#### [TEXTAUSZUG]
Ich träumte von einem quadratischen Gatter aus wenigen dünnen Stäben verbunden mit einem weißen Band, in dem sich viele junge Hirsche befanden. Es lag zwischen zwei Orten an der rechten Seite der Straße. Es waren zierliche, grazile Tiere. Ein Hirsch, der inmitten der anderen stand, hatte ein riesiges Geweih. Es war noch ganz pelzig und so gewaltig, daß es eigentlich gar nicht möglich war, es zu tragen. Und es hatte ich-weiß-nicht-wie-viele Enden. Doch der scheue, junge Hirsch mit den samtigen Augen trug es ohne Anstrengung, so als wäre es ganz leicht. Und ich träumte von Essen, das mir gereicht wurde. Nämlich mit Frischkäse gefüllte rote Paprika. Und ein Traum, daß ich endlich, mit all meinen Tieren, nach Hause gehe. Zum Ausgangspunkt. Es war ein warmer Traum und ich war wie ein Kind. Ganz froh. Wie Hänschen klein. Als ich so ganz allein durch die leeren Straßen zwischen den Häusern der Stadt marschierte, hielt ich ein rechteckiges, blaues Verkehrszeichen, ich glaube, es war das Hinweisschild für Jugendherbergen, vor der linken, hinteren Seite meines Kopfes, wie um ihn abzuschirmen. Ich kam an einen Platz und da war mein junger Freund mit dem Bus. Wie immer fleißig kontrollierte er gerade die Bremsen seines Reisebusses und hatte ihn dafür, er war dunkelblau und sah aus wie aus den 50er Jahren, hochgebockt und alle vier Räder abgeschraubt. Die lagen ganz ordentlich jeweils rechts und links der Achsen. Das trifft sich ja gut! Ich war sehr erleichtert, denn jetzt sind wir zu zweit. Wir können zusammen fahren und es geht viel schneller.

#### [EXTRAHIERTE DATEN]
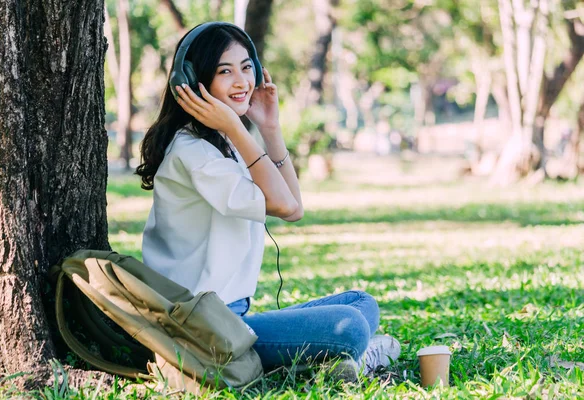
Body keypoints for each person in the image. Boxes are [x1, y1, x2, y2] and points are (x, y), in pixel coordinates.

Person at [135, 22, 400, 381]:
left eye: (247, 67)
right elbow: (285, 207)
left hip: (231, 316)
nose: (242, 81)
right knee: (349, 326)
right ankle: (351, 357)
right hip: (203, 327)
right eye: (224, 71)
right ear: (192, 79)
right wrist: (238, 128)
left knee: (360, 303)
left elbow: (295, 207)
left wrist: (270, 128)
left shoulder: (221, 143)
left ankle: (335, 361)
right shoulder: (193, 152)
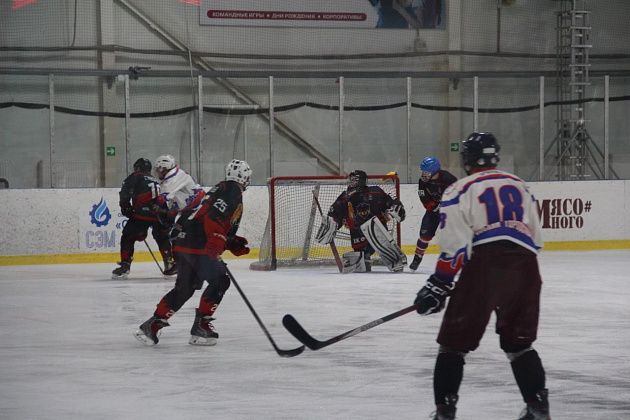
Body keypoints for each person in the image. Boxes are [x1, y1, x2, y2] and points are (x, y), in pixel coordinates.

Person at [413, 132, 549, 420]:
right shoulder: (520, 185)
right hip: (526, 268)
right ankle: (538, 409)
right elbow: (536, 239)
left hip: (485, 266)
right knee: (519, 344)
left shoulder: (459, 189)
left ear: (467, 160)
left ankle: (445, 412)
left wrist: (438, 284)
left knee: (453, 345)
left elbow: (455, 247)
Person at [134, 159, 252, 347]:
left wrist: (229, 241)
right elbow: (214, 218)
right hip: (198, 245)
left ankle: (152, 326)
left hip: (184, 242)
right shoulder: (232, 190)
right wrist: (217, 239)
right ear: (245, 178)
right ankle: (201, 326)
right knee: (220, 281)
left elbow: (208, 217)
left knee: (185, 288)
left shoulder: (221, 188)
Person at [316, 169, 406, 272]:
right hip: (357, 236)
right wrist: (331, 225)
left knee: (372, 225)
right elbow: (335, 213)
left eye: (355, 180)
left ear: (362, 181)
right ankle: (365, 257)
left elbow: (391, 201)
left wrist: (396, 208)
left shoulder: (375, 192)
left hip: (378, 232)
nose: (351, 182)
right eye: (351, 180)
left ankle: (392, 256)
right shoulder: (345, 197)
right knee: (361, 265)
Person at [112, 158, 175, 279]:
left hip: (142, 213)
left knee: (128, 237)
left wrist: (126, 208)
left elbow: (125, 192)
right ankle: (169, 263)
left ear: (137, 168)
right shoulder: (155, 180)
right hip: (159, 214)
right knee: (162, 237)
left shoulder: (136, 176)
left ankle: (125, 265)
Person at [409, 156, 457, 271]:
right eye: (423, 172)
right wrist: (434, 206)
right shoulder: (422, 181)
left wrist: (448, 205)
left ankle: (456, 259)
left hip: (450, 212)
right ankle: (417, 258)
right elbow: (423, 198)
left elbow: (459, 194)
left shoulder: (448, 178)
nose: (423, 174)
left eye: (426, 172)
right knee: (424, 235)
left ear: (434, 171)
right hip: (433, 212)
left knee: (455, 236)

#### [AUFGABE 1]
Nenne alle Farben, die im Traumbericht vorkommen, jeweils mit dem Gegenstand, dem sie zugeordnet sind.
#### [AUFGABE 2]
Greife den Traumbericht nach seinem letzten Satz wieder auf und führe ihn um einige Sätze im selben Ton weiter.
Die Zeilen sind eigenständiges Material und gehören nicht zum Traumbericht.

#### [SCHRIFTLICHE ANTWORT 1]
- weiß: das Band, das die Stäbe des Gatters verbindet
- rot: die mit Frischkäse gefüllten Paprika
- blau: das rechteckige Verkehrszeichen
- dunkelblau: der Reisebus

#### [SCHRIFTLICHE ANTWORT 2]
 

 

 

Und dann irgendwann... schließt sich das Äußere zum Inneren, zum Innenleben. Zum Kreis. Träumte ich.

 

 

 

Die zitternden Hände meiner Oma.
Ich erinnere mich an diese Hände.

 

 

 

Früh traf ich zufällig eine alte Schulfreundin auf der Prüfstelle. Das war sehr nett. Sie kam gleich zu mir her und begrüßte mich. Wir unterhielten uns und erzählten aus unseren Leben, während wir warten mußten. Sie erzählte mir auf einmal ihren Traum, den sie in der Nacht gehabt hatte, daß sie nämlich in einem Auto saß, die Bremse versagten plötzlich, und es fuhr schneller und schneller.
So fühle ich mich.
Später hatte ich das Gefühl jeden Moment in Tränen ausbrechen zu müssen. Ich fand mich auf einmal ohne Kraft und Energie und hoffte nur, daß niemand es bemerken würde. Da läuft etwas ganz falsch, dachte ich, es kann nicht richtig sein, daß ich mich so fühle und es auch mein Umfeld dementsprechend mitbekommt.

 

 

 

Lichthaus im Osten, und die Wiesen schimmern silber vom Tau.
Das Licht war so hell, es stand mitten zwischen den Häusern des Dorfes, auf das ich gerade zufuhr.
Ich blieb sogar am Straßenrand stehen, um dieses Wunder zu bestaunen. Schließlich bemerkte ich, daß dieses Licht von einem großen Dach mit einer Photovoltaikanlage herrührte, auf dem sich gerade die Morgensonne spiegelte.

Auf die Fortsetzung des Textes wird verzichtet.